#### [PROBLEM]
Present each line of the material below as a row in a Markdown table with the columns Row and Text, numbering the rows and omitting blank lines. Leave the pictures out.

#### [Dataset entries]

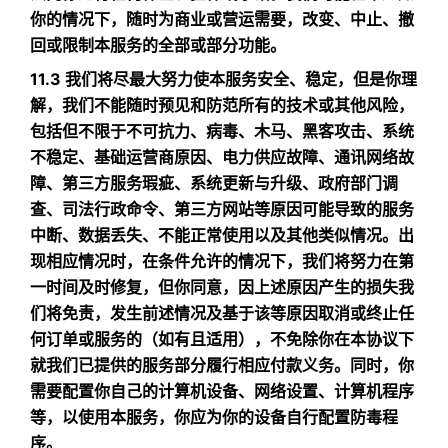
你的情况下，随时为商业或营运需要，改变、中止、撤
回或限制本服务的全部或部分功能。
11.3 我们将尽最大努力使本服务安全、稳定，但是你理
解，我们不能随时预见和防范所有的技术或其他风险，
包括但不限于不可抗力、病毒、木马、黑客攻击、系统
不稳定、基础运营商原因、电力供应故障、通讯网络故
障、第三方服务瑕疵、系统更新与升级、政府部门调
查、司法行政命令、第三方网站等原因可能导致的服务
中断、数据丢失、不能正常使用以及其他类似情况。出
现相应情况时，在条件允许的情况下，我们将努力在第
一时间及时修复，但你同意，因上述原因产生的损失我
们将免责，发生前述情况及基于该等原因取消或终止任
何订单或服务的（如有且适用），不免除你在本协议下
就我们已提供的服务部分履行相应付款义务。同时，你
需要配置你自己的计算机设备、网络设置、计算机程序
等，以使用本服务，你应为你的设备自行配置防毒程
序。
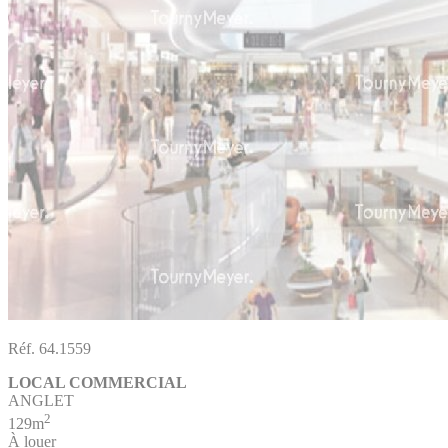
Réf. 64.1559
LOCAL COMMERCIAL
ANGLET
2
129m
À louer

#### [ANSWER TO THIS PROBLEM]
| Row | Text |
|---|---|
| 1 | 你的情况下，随时为商业或营运需要，改变、中止、撤 |
| 2 | 回或限制本服务的全部或部分功能。 |
| 3 | 11.3 我们将尽最大努力使本服务安全、稳定，但是你理 |
| 4 | 解，我们不能随时预见和防范所有的技术或其他风险， |
| 5 | 包括但不限于不可抗力、病毒、木马、黑客攻击、系统 |
| 6 | 不稳定、基础运营商原因、电力供应故障、通讯网络故 |
| 7 | 障、第三方服务瑕疵、系统更新与升级、政府部门调 |
| 8 | 查、司法行政命令、第三方网站等原因可能导致的服务 |
| 9 | 中断、数据丢失、不能正常使用以及其他类似情况。出 |
| 10 | 现相应情况时，在条件允许的情况下，我们将努力在第 |
| 11 | 一时间及时修复，但你同意，因上述原因产生的损失我 |
| 12 | 们将免责，发生前述情况及基于该等原因取消或终止任 |
| 13 | 何订单或服务的（如有且适用），不免除你在本协议下 |
| 14 | 就我们已提供的服务部分履行相应付款义务。同时，你 |
| 15 | 需要配置你自己的计算机设备、网络设置、计算机程序 |
| 16 | 等，以使用本服务，你应为你的设备自行配置防毒程 |
| 17 | 序。 |
| 18 | Réf. 64.1559 |
| 19 | LOCAL COMMERCIAL |
| 20 | ANGLET |
| 21 | 2 |
| 22 | 129m |
| 23 | À louer |